According to CLRS: Many of the asymptotically fastest maximum-flow algorithms are push-relabel algorithms, and the fastest actual implementations of maximum-flow algorithms are based on the push-relabel method. Push-relabel methods also efficiently solve other flow problems, such as the minimum-cost flow problem.

This algorithm has a very different flavor. The overall idea is to generate a ‘preflow’ that may not satisfy the flow properties, and keep ‘pushing’) and ‘elevating’ (relabelling) the vertices until we cannot do that. We then remove the ‘excess’ from the preflow and obtain a valid flow, which is also a max flow. In particular, the in-flow may be larger than out-flow at a vertex. The amount of overflow is called ‘excess’.

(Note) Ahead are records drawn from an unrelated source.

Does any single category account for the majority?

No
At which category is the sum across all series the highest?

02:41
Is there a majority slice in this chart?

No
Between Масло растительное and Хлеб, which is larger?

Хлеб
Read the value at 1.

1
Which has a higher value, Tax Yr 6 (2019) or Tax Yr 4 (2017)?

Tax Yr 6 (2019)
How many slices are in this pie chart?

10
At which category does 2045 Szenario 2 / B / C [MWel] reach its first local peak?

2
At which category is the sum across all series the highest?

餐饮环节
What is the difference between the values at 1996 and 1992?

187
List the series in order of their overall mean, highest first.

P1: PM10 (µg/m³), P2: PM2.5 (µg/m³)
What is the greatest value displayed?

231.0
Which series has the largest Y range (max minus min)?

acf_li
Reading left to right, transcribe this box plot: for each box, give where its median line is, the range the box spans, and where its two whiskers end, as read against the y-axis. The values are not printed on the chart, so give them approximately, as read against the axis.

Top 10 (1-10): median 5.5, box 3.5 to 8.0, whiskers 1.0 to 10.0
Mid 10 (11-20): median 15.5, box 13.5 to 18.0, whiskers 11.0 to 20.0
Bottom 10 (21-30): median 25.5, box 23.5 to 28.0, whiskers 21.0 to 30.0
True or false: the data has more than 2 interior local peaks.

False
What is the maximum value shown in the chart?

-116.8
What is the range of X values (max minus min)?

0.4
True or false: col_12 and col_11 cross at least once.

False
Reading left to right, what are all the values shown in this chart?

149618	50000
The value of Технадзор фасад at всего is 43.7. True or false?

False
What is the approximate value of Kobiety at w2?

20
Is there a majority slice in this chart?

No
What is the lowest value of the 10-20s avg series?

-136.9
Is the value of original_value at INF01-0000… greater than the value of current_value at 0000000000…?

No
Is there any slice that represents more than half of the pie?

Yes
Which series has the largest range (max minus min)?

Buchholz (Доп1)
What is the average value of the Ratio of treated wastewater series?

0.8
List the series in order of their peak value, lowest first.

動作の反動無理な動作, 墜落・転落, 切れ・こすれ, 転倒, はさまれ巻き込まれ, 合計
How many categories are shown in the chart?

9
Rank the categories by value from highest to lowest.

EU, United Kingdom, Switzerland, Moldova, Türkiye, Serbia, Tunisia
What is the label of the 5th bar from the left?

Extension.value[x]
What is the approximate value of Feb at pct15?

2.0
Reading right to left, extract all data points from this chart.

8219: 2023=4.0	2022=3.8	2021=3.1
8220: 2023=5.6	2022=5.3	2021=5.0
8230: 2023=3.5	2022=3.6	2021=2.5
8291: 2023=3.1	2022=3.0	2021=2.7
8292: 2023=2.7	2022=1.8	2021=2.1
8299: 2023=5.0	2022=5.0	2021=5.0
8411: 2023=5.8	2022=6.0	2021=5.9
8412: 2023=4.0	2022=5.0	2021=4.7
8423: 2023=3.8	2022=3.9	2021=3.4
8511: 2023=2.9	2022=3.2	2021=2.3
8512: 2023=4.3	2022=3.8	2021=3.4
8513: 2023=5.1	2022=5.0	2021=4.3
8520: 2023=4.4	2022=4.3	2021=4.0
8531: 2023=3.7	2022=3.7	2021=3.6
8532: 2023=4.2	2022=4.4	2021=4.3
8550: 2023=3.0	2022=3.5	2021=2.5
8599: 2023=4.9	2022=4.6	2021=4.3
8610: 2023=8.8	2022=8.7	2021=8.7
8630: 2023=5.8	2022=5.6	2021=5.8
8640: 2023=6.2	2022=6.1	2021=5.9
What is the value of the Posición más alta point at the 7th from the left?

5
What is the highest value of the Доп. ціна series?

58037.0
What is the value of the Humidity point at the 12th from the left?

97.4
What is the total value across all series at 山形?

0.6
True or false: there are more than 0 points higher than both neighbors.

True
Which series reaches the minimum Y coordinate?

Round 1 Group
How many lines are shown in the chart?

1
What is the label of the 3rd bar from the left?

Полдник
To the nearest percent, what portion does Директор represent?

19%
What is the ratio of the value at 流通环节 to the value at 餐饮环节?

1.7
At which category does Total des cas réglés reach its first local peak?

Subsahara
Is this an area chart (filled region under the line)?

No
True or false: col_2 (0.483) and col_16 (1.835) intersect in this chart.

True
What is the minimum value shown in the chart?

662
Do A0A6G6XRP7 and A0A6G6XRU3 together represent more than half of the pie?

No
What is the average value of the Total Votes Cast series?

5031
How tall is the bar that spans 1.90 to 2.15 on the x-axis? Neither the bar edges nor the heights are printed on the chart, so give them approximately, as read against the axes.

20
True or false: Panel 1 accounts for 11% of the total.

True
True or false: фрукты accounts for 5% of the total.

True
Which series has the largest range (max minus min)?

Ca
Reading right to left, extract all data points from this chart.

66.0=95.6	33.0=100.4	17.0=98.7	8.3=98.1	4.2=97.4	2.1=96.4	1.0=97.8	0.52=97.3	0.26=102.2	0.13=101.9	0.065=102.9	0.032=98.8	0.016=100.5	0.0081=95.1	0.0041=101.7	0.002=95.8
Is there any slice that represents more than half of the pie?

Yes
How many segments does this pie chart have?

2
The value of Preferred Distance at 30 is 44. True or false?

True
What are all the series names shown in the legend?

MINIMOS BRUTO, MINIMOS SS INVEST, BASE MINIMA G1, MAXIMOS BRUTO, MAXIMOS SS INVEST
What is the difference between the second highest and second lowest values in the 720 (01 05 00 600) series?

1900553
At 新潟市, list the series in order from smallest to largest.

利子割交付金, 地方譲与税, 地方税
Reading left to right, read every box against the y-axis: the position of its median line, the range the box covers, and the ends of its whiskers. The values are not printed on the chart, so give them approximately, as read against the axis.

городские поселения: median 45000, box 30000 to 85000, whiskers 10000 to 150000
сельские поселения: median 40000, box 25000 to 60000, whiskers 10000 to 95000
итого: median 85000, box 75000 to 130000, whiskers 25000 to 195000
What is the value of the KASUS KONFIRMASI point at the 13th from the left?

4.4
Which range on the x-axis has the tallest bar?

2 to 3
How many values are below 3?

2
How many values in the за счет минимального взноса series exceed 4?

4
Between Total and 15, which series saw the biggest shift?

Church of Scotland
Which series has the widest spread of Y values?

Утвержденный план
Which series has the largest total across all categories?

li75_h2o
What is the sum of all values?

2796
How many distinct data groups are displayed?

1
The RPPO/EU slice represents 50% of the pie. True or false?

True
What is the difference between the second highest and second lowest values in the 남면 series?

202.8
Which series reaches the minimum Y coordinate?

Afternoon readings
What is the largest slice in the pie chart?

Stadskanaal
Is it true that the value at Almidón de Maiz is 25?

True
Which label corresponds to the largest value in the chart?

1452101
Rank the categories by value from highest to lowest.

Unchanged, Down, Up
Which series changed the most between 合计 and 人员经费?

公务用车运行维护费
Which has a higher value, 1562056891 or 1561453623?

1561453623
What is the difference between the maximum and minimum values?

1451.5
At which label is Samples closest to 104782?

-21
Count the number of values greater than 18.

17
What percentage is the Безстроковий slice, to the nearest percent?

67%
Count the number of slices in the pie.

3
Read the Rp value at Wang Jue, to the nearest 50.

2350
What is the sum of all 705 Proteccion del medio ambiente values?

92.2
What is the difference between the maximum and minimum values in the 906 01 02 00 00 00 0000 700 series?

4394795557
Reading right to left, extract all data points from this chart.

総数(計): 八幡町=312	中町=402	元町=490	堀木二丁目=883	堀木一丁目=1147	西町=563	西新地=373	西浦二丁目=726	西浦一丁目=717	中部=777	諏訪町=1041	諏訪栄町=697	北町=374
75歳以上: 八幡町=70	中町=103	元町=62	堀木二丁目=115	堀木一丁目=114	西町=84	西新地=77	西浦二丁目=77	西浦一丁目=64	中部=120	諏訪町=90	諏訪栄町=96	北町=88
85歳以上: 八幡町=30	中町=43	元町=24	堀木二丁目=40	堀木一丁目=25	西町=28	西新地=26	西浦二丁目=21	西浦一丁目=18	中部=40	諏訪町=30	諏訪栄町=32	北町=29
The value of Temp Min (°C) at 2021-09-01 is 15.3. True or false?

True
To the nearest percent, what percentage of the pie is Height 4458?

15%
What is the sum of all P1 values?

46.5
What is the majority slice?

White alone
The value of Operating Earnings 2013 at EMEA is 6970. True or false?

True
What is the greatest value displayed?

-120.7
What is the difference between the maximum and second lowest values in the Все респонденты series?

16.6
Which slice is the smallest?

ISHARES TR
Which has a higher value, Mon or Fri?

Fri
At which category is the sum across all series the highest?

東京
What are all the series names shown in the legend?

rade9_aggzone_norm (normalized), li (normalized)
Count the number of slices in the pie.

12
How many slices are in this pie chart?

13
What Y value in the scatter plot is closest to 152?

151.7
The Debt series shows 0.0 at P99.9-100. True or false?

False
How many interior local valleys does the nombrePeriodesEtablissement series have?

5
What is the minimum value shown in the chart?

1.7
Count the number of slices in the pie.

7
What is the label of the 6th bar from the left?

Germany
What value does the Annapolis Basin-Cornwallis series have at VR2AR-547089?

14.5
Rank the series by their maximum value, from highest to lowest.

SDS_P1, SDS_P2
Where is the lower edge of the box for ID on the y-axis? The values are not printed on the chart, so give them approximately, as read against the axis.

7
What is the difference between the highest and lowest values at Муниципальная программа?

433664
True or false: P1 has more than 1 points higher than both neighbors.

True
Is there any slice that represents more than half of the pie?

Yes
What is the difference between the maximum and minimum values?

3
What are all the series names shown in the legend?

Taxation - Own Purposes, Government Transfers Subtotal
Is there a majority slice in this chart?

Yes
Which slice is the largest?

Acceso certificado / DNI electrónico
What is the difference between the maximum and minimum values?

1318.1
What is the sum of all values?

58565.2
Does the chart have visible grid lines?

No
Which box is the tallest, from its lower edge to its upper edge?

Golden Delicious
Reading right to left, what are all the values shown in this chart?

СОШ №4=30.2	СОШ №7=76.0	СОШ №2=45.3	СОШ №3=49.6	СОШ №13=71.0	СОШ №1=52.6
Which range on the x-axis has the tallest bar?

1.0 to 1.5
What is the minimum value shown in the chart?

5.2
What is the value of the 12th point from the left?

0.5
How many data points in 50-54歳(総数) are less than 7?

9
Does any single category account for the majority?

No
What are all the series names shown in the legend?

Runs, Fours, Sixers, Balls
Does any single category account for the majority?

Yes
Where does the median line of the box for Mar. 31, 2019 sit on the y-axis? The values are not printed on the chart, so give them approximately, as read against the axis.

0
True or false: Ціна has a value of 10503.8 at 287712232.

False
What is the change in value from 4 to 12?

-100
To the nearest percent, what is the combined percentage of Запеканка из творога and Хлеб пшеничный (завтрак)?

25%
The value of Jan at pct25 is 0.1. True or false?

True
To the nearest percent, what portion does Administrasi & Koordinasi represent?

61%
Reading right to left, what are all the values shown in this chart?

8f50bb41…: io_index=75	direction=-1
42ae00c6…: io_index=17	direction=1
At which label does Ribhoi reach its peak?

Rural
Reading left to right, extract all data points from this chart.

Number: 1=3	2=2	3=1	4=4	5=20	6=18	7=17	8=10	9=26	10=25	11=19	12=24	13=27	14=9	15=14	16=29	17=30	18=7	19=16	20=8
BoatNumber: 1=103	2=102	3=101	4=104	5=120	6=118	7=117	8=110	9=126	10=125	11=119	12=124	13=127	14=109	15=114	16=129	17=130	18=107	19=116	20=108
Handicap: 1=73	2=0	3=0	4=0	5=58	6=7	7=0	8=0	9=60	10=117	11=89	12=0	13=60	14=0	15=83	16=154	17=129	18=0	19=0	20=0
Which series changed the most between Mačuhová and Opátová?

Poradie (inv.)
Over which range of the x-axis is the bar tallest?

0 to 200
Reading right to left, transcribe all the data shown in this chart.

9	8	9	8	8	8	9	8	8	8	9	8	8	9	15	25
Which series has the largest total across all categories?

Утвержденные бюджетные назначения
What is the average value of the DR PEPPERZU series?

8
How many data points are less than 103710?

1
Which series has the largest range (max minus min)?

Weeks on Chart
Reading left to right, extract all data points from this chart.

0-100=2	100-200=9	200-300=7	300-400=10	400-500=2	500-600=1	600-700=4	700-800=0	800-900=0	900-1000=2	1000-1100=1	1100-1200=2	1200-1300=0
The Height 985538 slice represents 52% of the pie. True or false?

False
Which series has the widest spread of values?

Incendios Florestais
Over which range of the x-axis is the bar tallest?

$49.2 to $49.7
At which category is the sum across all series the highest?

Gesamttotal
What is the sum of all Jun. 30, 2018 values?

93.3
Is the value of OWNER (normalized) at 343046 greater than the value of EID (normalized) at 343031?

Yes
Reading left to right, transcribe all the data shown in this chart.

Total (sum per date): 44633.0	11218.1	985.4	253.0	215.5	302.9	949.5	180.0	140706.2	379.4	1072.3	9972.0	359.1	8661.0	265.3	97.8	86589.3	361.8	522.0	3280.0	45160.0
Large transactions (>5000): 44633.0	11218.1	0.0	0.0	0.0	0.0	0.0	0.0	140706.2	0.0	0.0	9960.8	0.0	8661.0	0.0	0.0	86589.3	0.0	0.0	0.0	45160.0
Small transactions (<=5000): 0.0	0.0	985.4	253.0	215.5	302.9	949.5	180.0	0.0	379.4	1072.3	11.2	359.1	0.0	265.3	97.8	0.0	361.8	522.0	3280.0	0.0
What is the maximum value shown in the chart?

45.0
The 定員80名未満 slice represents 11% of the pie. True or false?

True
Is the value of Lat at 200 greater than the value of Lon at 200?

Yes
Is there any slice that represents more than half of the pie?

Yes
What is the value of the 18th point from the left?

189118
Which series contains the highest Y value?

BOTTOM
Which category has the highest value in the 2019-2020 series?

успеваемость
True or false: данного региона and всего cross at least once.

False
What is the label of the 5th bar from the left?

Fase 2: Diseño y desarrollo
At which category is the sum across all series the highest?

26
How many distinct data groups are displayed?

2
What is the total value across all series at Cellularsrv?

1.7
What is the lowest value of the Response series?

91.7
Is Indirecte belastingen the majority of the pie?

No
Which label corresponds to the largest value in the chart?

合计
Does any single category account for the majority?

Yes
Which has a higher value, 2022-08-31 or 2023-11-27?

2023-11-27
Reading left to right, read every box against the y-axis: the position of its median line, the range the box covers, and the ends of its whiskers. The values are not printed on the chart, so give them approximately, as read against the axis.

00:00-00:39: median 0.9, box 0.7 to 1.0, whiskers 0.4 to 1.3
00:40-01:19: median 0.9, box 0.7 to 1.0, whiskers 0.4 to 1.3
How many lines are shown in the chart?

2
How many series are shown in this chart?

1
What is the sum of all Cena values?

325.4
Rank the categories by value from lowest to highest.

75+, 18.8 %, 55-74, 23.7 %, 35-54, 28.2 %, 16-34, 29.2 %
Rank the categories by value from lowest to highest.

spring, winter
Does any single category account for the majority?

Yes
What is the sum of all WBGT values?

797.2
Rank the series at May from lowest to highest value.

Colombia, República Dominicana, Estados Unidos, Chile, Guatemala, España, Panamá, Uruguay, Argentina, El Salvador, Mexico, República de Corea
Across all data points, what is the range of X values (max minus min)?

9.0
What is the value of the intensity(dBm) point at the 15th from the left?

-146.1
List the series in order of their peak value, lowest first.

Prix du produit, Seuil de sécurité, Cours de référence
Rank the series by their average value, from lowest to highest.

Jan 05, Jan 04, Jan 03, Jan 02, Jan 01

The intuition behind is this: think of the vertices as platforms that have different height, where initially \(S\) has \(|V|\) height and all other vertices have 0 heights. The flow can only be pushed from higher vertices to lower vertices. Whenever we do not have any flow to push, we find some vertex that has unsaturated out edge to its neighbor vertices to ‘relabel’, i.e., elevating its height such that we can continue to ‘push’. Thus, there are two operations ‘push’ and ‘relabel’ (and thus the name):

```
push: sending excess from u to v
relabel: increase the height of u to min({v: neighbor of u})+1
```

The algorithm is as follows:

```
Initialize s.h = |V|, u.h = 0 for u != s. // u.h is the height of vertex u
For all (s, u), push c(s, u). // saturate all outgoing edges from s.
While there is vertex that can be pushed or relabel
do push or relabel
End while
return F.
```

The naive implementation has runtime \(O(|V|^2 |E|)\), and can be improved to \(O(|V|^3)\).